My bad, I mean source-level debugger. Something that allows you to step through forms as they are in the source, unexpanded and not decompiled. It should allow jumping to a line or over an expression, continuing to a point, seamlessly stepping into subroutines, and stepping out of expressions. It would be nice to have single-activation and conditional breakpoints. Variables in the executed portion of the code should be annotated with their values. Sometimes watchers - forms auto-evalled in each frame - are helpful, though these are implemented in some CLs, IIRC. SLY's stickers are close, but they are gathered during execution and replayed later, so the break-edit-recompile-redo workflow doesn't work with them. My experience debugging CL using SBCL and SLIME reminds me of debugging CoffeeScript in a browser before source maps were a thing... It's still 100% doable, just less convenient.

Cool, I'm assuming this is largely driven by mouse usage, as well?

I'm always baffled by how long it has been since I was used to step debugging. It was definitely something that was huge when I was learning, but seemed to get left behind by so many practices.

My general memory is that it was growing and the likes of JRebel were aiming for very powerful uses of debugger connected development experiences. Eclipse, as I recall, have their own compiler specifically to let you debug code that isn't completed.

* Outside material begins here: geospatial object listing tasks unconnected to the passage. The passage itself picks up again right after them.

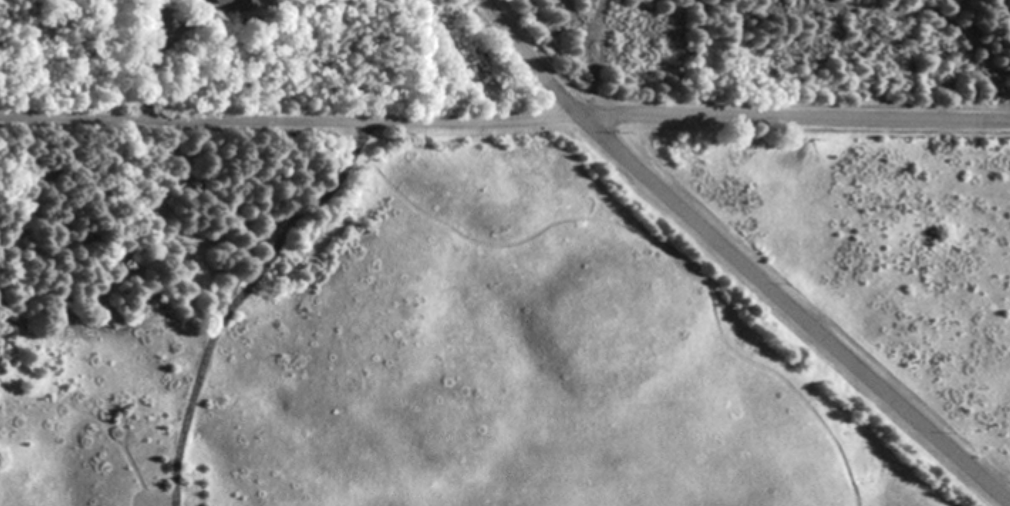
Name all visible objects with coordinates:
building: (231, 7)
road: (528, 58)
road: (793, 115)
road: (288, 123)
road: (235, 297)
road: (791, 310)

Then, cloud technologies largely came and many just lost track of what could be done.

A fun example, I remember senior engineers at Amazon that didn't know you could hot patch Java while step debugging. Something that they had largely never had a chance to do, because of the standard deployment processes they had been used to.

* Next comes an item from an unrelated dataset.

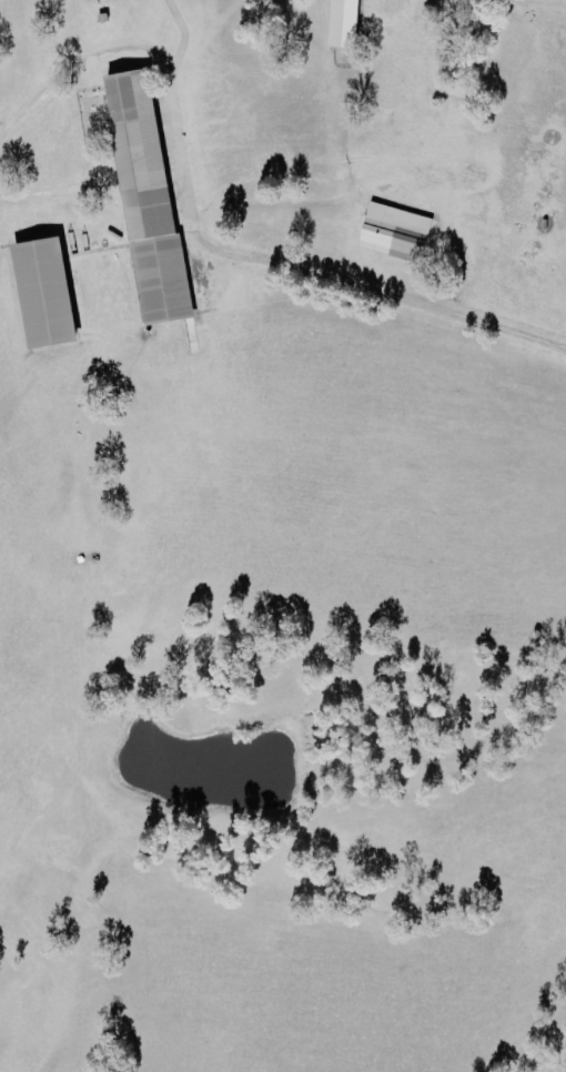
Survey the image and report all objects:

To the direct point, I am somewhat surprised these aren't doable in Common Lisp. I saw examples showing these years ago, just without the GUI affordances that were in some of the other IDEs. https://malisper.me/debugging-lisp-part-5-miscellaneous/ has examples of the trace command offering conditional breaks and such. Sounds like there is the functionality, but lacking the visual cues/affordances?

  • > Sounds like there is the functionality, but lacking the visual cues/affordances?

    Yeah, some things are missing (arbitrarily moving control to a given line (even if it precedes the current one) in a function, stepping into some functions[1]), but mostly they're there, just clunky to access and view. It's getting better, though - I checked the cookbook page[2] and found a project[3] that I didn't notice previously, which should help quite a bit with convenience. Even with that, though, LispWorks[4] still looks better... ;)

    [1] The ones compiled with a low `debug` setting; they're either impossible to step into, or you land in the decompiled source. Trying to step into a function call should recompile that function automatically with debug instrumentation enabled.

    [2] https://lispcookbook.github.io/cl-cookbook/debugging.html

    [3] https://github.com/mmontone/slime-breakpoints

    [4] https://www.lispworks.com/images/lw-ide-cocoa.png

  • One of the reasons I kept around Java and .NET ecosystems on my toolbox, regardless of their lack of coolness by modern coffee shop coding standards, is exactly the traces of Smalltalk/Lisp development experience that somehow are part of the tooling and runtime capabilities.

    By the way, it is relatively easy to plug a debugger into a running container in a Kubernetes pod.

    Yeah too many folks pretending their systems are UNIX in 1980's, and not aware of what is available.